(Source information Opens)
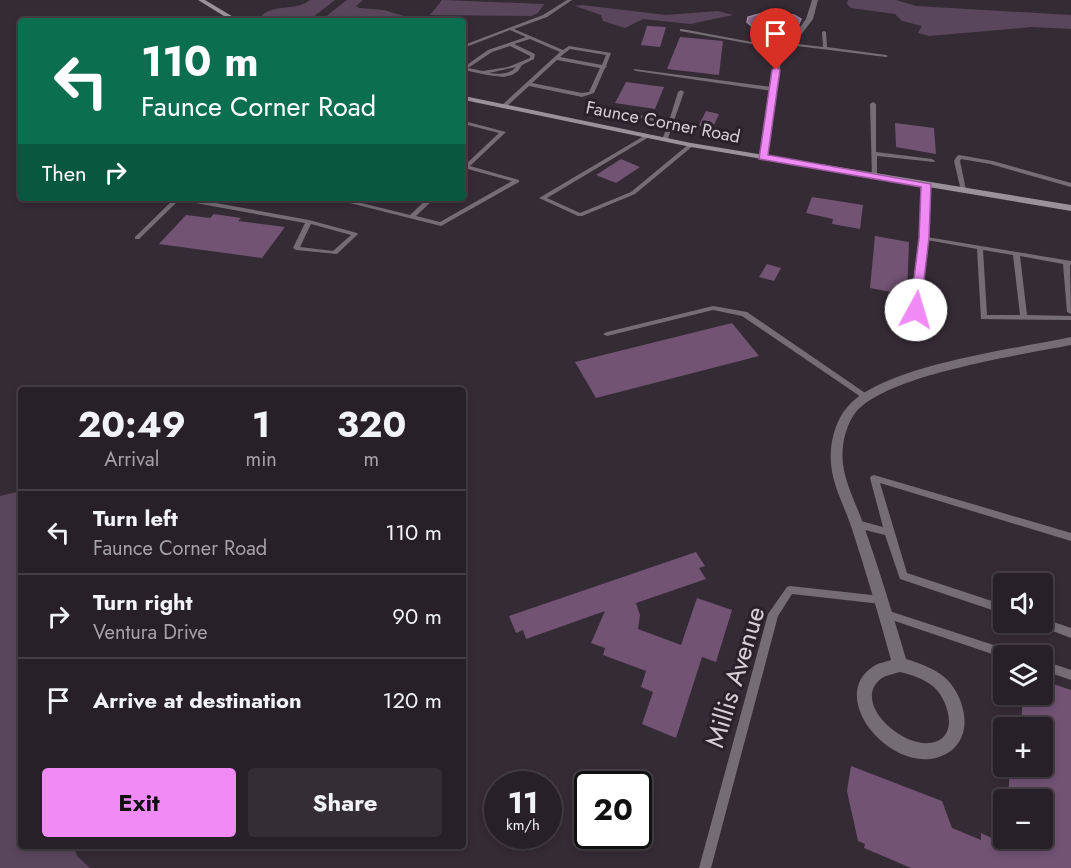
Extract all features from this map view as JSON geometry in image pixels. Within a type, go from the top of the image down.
[{"type":"main road","points":[[201,0],[232,18]]},
{"type":"main road","name":"Faunce Corner Road","points":[[466,98],[646,137],[1071,208]]},
{"type":"street","points":[[763,157],[778,61],[787,46],[810,22],[815,0]]},
{"type":"street","points":[[900,665],[857,524],[838,474],[836,449],[843,423],[857,403],[881,388],[927,373],[1071,341]]},
{"type":"street","points":[[900,665],[930,675],[943,686],[952,699],[957,713],[957,728],[952,739],[942,748],[928,751],[913,750],[897,744],[872,721],[866,707],[864,693],[867,681],[875,672],[886,667],[900,665]]},
{"type":"lane","points":[[466,45],[545,16],[570,0]]},
{"type":"lane","points":[[511,29],[563,52]]},
{"type":"lane","points":[[682,30],[787,46],[825,48],[886,56]]},
{"type":"lane","points":[[824,32],[825,48]]},
{"type":"lane","points":[[466,68],[480,57],[530,37]]},
{"type":"lane","points":[[466,69],[500,75],[510,74],[520,64],[532,59],[533,56],[510,44]]},
{"type":"lane","points":[[503,107],[556,58],[570,47],[606,53],[610,56],[594,91],[587,94],[528,84]]},
{"type":"lane","points":[[556,58],[605,67]]},
{"type":"lane","points":[[636,70],[772,89]]},
{"type":"lane","points":[[664,140],[681,92]]},
{"type":"lane","points":[[873,104],[874,176]]},
{"type":"lane","points":[[623,114],[671,123]]},
{"type":"lane","points":[[466,123],[503,132],[466,167]]},
{"type":"lane","points":[[646,137],[542,198],[579,215],[633,193],[691,145]]},
{"type":"lane","points":[[874,154],[932,161]]},
{"type":"lane","points":[[963,190],[957,161],[959,157],[991,162],[1071,184]]},
{"type":"lane","points":[[345,201],[441,225],[517,181],[466,168]]},
{"type":"lane","points":[[916,310],[924,238],[926,184]]},
{"type":"lane","points":[[137,238],[175,201]]},
{"type":"lane","points":[[194,201],[309,222],[355,234],[335,253],[296,248],[309,222]]},
{"type":"lane","points":[[411,217],[429,201]]},
{"type":"lane","points":[[924,238],[1069,263],[1071,312]]},
{"type":"lane","points":[[980,248],[984,317],[1071,318]]},
{"type":"lane","points":[[1016,254],[1024,317]]},
{"type":"lane","points":[[607,334],[714,308],[727,309],[744,314],[867,397]]},
{"type":"lane","points":[[993,606],[903,576],[874,478],[1071,537]]},
{"type":"lane","points":[[857,524],[889,532]]},
{"type":"lane","name":"Millis Avenue","points":[[705,868],[773,614],[790,590],[881,600]]},
{"type":"lane","points":[[886,614],[993,650]]},
{"type":"lane","points":[[1053,626],[1071,633]]},
{"type":"lane","points":[[1053,669],[1071,675]]},
{"type":"shaded area","points":[[310,0],[335,0],[312,18],[262,18],[267,12]]},
{"type":"shaded area","points":[[347,0],[363,0],[356,6],[359,8],[384,10],[404,16],[396,18],[324,18]]},
{"type":"shaded area","points":[[442,0],[544,4],[538,13],[531,16],[430,15]]},
{"type":"shaded area","points":[[848,0],[896,0],[916,6],[1071,15],[1071,29],[1032,27],[929,36],[918,33],[922,26],[902,21],[895,14],[851,8],[847,4]]},
{"type":"shaded area","points":[[575,6],[666,15],[718,11],[733,15],[690,24],[643,19],[625,28],[603,21],[601,15]]},
{"type":"shaded area","points":[[763,13],[794,15],[801,19],[798,26],[778,31],[764,31],[747,22],[748,17]]},
{"type":"shaded area","points":[[18,492],[18,849],[75,849],[77,856],[90,868],[0,868],[0,496]]},
{"type":"building","points":[[647,26],[666,27],[660,47],[641,45]]},
{"type":"building","points":[[680,37],[723,41],[719,75],[667,69]]},
{"type":"building","points":[[626,82],[664,87],[655,109],[615,103]]},
{"type":"building","points":[[706,111],[719,114],[710,134],[699,125]]},
{"type":"building","points":[[895,123],[934,128],[936,154],[896,147]]},
{"type":"building","points":[[621,159],[640,167],[616,183],[596,175]]},
{"type":"building","points":[[812,197],[863,205],[860,229],[832,224],[833,219],[806,213]]},
{"type":"building","points":[[214,214],[241,218],[238,221],[285,227],[262,258],[159,244],[186,215],[210,218]]},
{"type":"building","points":[[875,236],[909,242],[907,295],[870,288]]},
{"type":"building","points":[[767,264],[781,268],[774,281],[759,277]]},
{"type":"building","points":[[732,323],[759,356],[596,398],[575,362]]},
{"type":"building","points":[[696,552],[705,566],[699,568],[706,579],[636,603],[640,615],[638,629],[681,645],[697,598],[732,610],[716,662],[702,657],[676,738],[642,724],[653,692],[641,687],[646,671],[603,655],[605,648],[591,643],[605,611],[526,639],[523,630],[516,633],[509,616]]},
{"type":"building","points":[[1053,684],[1071,690],[1071,868],[911,868],[864,848],[865,844],[858,841],[847,791],[851,766],[942,801],[952,828],[981,840],[981,833],[993,838],[993,849],[1053,849],[1053,789],[1009,789],[1009,777],[1053,777],[1053,717],[1022,717],[1022,705],[1053,705]]},
{"type":"route","points":[[776,70],[763,157],[926,184],[924,238],[916,310]]}]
(Source information Closes)
▶ Action item
Find the string "main" in the listing and return every line that holds it.

▶ Task solution
[{"type":"main road","points":[[201,0],[232,18]]},
{"type":"main road","name":"Faunce Corner Road","points":[[466,98],[646,137],[1071,208]]},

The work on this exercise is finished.